(MATERIAL PROVIDED)
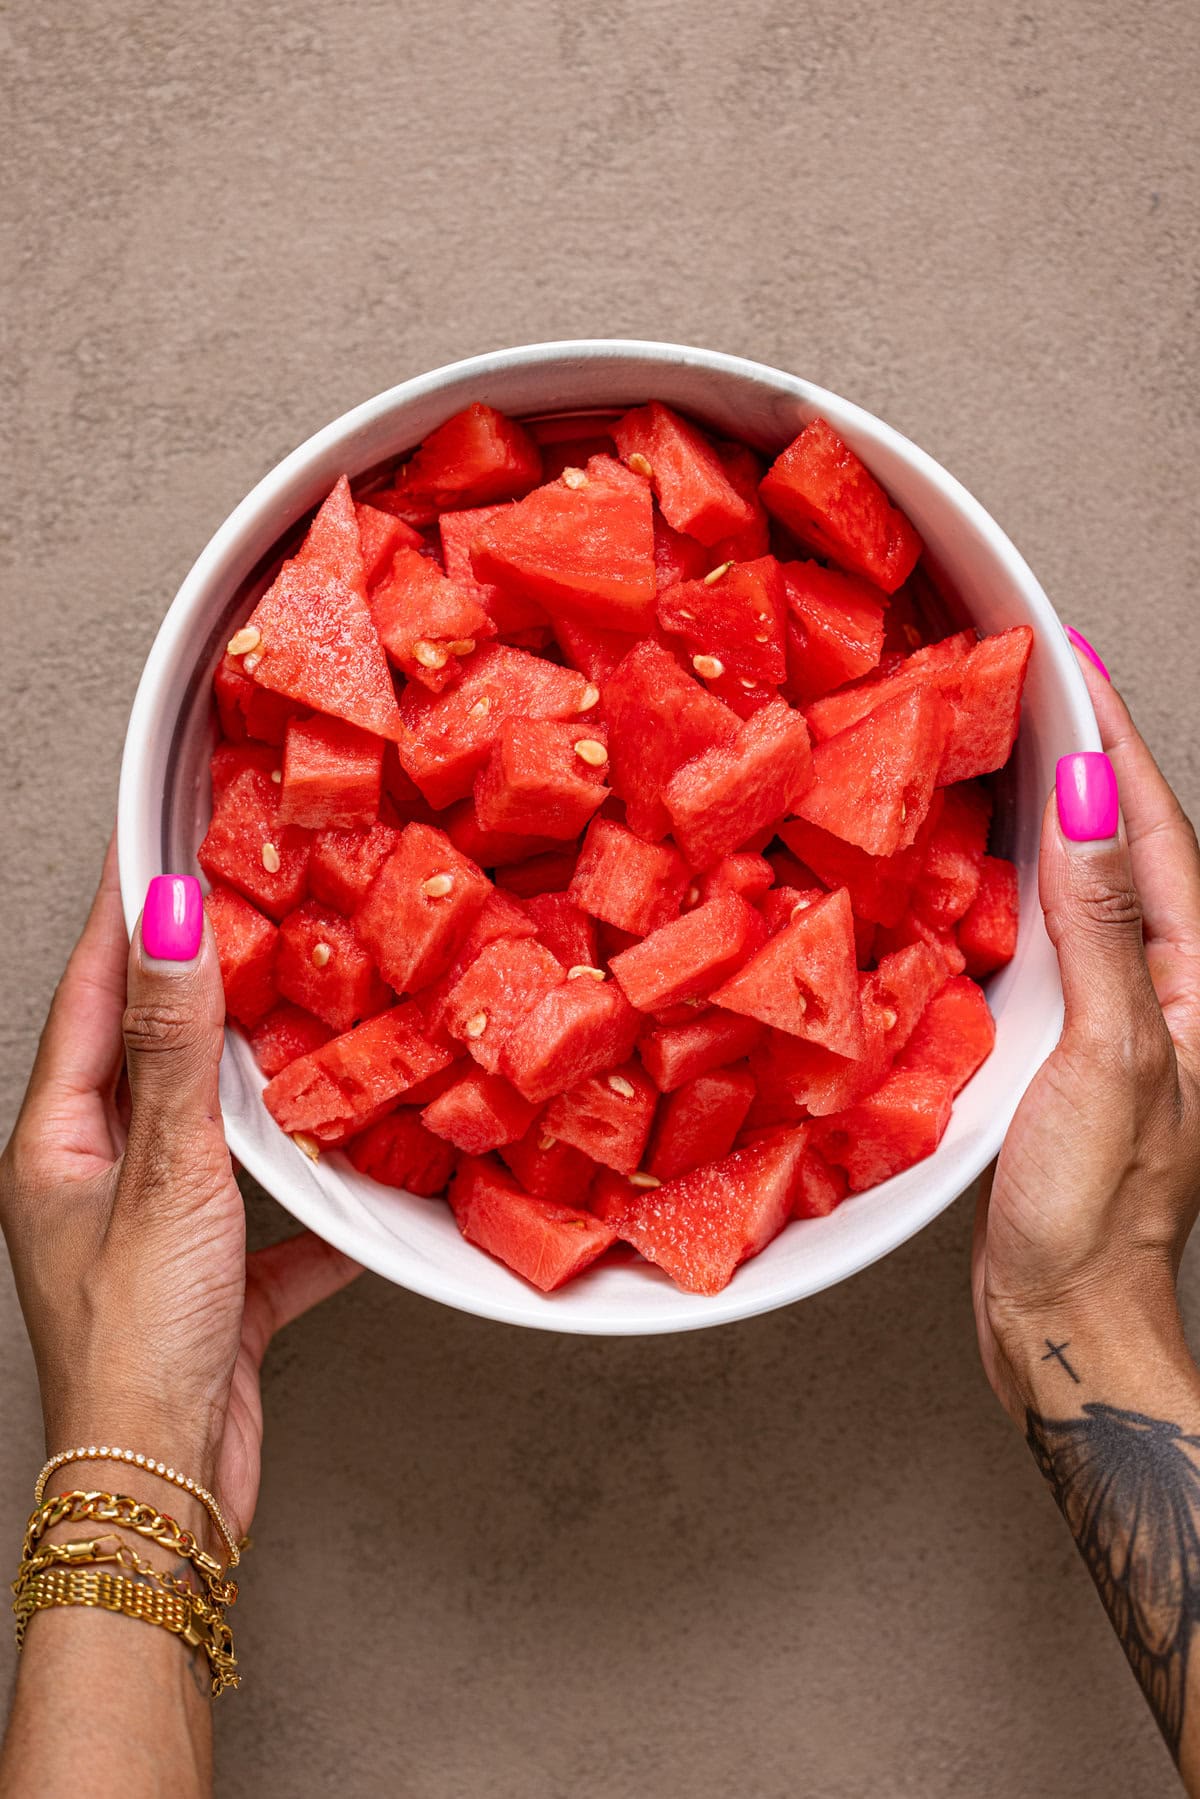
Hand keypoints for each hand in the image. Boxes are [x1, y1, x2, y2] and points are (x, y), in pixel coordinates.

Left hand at [0, 840, 360, 1545]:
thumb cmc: (138, 1339)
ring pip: (212, 1133)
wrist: (160, 1491)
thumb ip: (178, 1049)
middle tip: (252, 913)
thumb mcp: (166, 1173)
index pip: (95, 997)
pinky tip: (361, 1191)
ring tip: (308, 1024)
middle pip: (151, 1057)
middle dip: (199, 987)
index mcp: (56, 1142)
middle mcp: (95, 1179)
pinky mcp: (210, 1286)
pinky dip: (310, 1205)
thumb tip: (172, 922)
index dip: (129, 920)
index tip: (162, 845)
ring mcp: (152, 1233)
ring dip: (256, 1088)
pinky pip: (267, 1222)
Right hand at [973, 645, 1199, 1419]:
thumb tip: (1084, 806)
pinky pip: (1041, 938)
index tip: (1071, 665)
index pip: (1153, 833)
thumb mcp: (1108, 1057)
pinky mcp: (1062, 1045)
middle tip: (1026, 686)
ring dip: (1042, 816)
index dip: (1113, 743)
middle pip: (1122, 846)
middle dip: (1080, 760)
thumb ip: (1104, 930)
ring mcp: (1114, 1016)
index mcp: (1197, 983)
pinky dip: (1009, 886)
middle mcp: (1163, 989)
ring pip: (1079, 888)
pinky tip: (973, 868)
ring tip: (998, 750)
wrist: (1066, 1321)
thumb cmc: (1098, 1212)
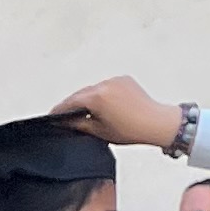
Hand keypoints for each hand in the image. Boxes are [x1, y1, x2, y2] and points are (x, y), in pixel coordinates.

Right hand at [55, 75, 185, 152]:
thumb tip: (66, 121)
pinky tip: (103, 105)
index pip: (71, 101)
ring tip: (85, 111)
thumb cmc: (132, 130)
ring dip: (88, 98)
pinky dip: (102, 93)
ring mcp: (115, 80)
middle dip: (73, 104)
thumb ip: (79, 124)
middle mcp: (105, 84)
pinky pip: (107, 85)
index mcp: (97, 96)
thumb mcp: (99, 131)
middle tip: (65, 115)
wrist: (156, 123)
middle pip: (82, 93)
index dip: (60, 110)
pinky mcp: (124, 79)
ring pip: (94, 88)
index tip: (52, 115)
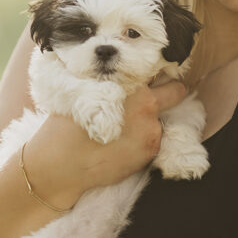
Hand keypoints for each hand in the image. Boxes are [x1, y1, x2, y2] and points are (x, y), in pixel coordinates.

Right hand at [22, 80, 187, 208]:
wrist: (61, 165)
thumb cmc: (67, 125)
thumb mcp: (85, 90)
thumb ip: (112, 82)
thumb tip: (121, 73)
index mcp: (134, 89)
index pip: (161, 73)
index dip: (158, 74)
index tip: (156, 76)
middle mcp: (149, 110)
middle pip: (175, 92)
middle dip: (169, 93)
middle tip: (155, 96)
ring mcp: (152, 134)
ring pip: (161, 119)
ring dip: (150, 120)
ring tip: (125, 127)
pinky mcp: (149, 155)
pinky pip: (153, 139)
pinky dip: (143, 139)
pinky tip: (122, 143)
(End MATERIAL PROVIDED)
* EXERCISE PROMPT
Exclude the pictures and give back the rest of the data above exactly as written.

* RESPONSE
Hand keypoints for each hand in the image. Boxes are [x1, y1, x2, y2] and points are (x, y), in pixel coordinates.

Left hand at [0, 840, 360, 1545]:
thumb cmc: (138, 1339)
ring pip: (212, 1133)
wrist: (160, 1491)
thumb ip: (178, 1049)
middle tip: (252, 913)
thumb mcp: (166, 1173)
index pip: (95, 997)
pinky tip: (361, 1191)
ring tip: (308, 1024)
middle pip: (151, 1057)
middle dip: (199, 987)
index mcp: (56, 1142)
middle mcp: (95, 1179)
pinky mcp: (210, 1286)
pinky dip: (310, 1205)
thumb tip: (172, 922)
index dip: (129, 920)
index tip: (162, 845)
ring mcp: (152, 1233)
ring dip: (256, 1088)
pinky pip: (267, 1222)
Right hand at [973, 645, 1199, 1419]:
thumb tip: (1084, 806)
pinky pip: (1041, 938)
index tip: (1071, 665)
index pip: (1153, 833)
thumb mcp: (1108, 1057)
pinky mcp: (1062, 1045)
middle tip: (1026, 686)
ring dip: (1042, 816)
index dip: (1113, 743)
middle pip: (1122, 846)
middle dip: (1080, 760)
thumb ip: (1104, 930)
ring mcp: (1114, 1016)
index mcp: (1197, 983)
pinky dip: (1009, 886)
middle mcp: (1163, 989)
ring pip: (1079, 888)
pinky tip: (973, 868)
ring tip: (998, 750)
wrist: (1066, 1321)
thumb cmc: (1098, 1212)
Hand keypoints for each hand in the image. Boxes are [x1, y1, x2, y2] and points are (x, y), in pixel coordinates.

Right hand at [55, 75, 185, 152]:
thumb tip: (66, 121)
pinky tip: (103, 105)
index pip: (71, 101)
ring tip: (85, 111)
thumb cmc: (132, 130)
ring dip: (88, 98)
pinky dip: (102, 93)
ring mcp: (115, 80)
middle dip: (73, 104)
thumb ip: (79, 124)
middle mcp: (105, 84)
pinky pip: (107, 85)
index mcp: (97, 96)
thumb mcp: (99, 131)
middle tip: (65, 115)
wrist: (156, 123)
middle pip: (82, 93)
index dip: (60, 110)
pinky mcp: (124, 79)
ring pip: (94, 88)
index tip: (52, 115)
Hand keypoints for each hand in the image. Boxes are [x1, y1, x2, y2] and points are (x, y), in pixel coordinates.

Right hand at [22, 80, 187, 208]:
wrist: (61, 165)
thumb cmc: (67, 125)
thumb mcp: (85, 90)
thumb ip: (112, 82)
thumb tip: (121, 73)
index mcp: (134, 89)
index pip: (161, 73)
index dip: (158, 74)
index tip: (156, 76)
middle mcp: (149, 110)
middle pip: (175, 92)
middle dip: (169, 93)
middle tip: (155, 96)
ring mcp: (152, 134)
ring pip: (161, 119)
ring dip: (150, 120)
ring tip: (125, 127)
pinky mcp: (149, 155)
pinky pip: (153, 139)
pinky dip: (143, 139)
pinky tip: (122, 143)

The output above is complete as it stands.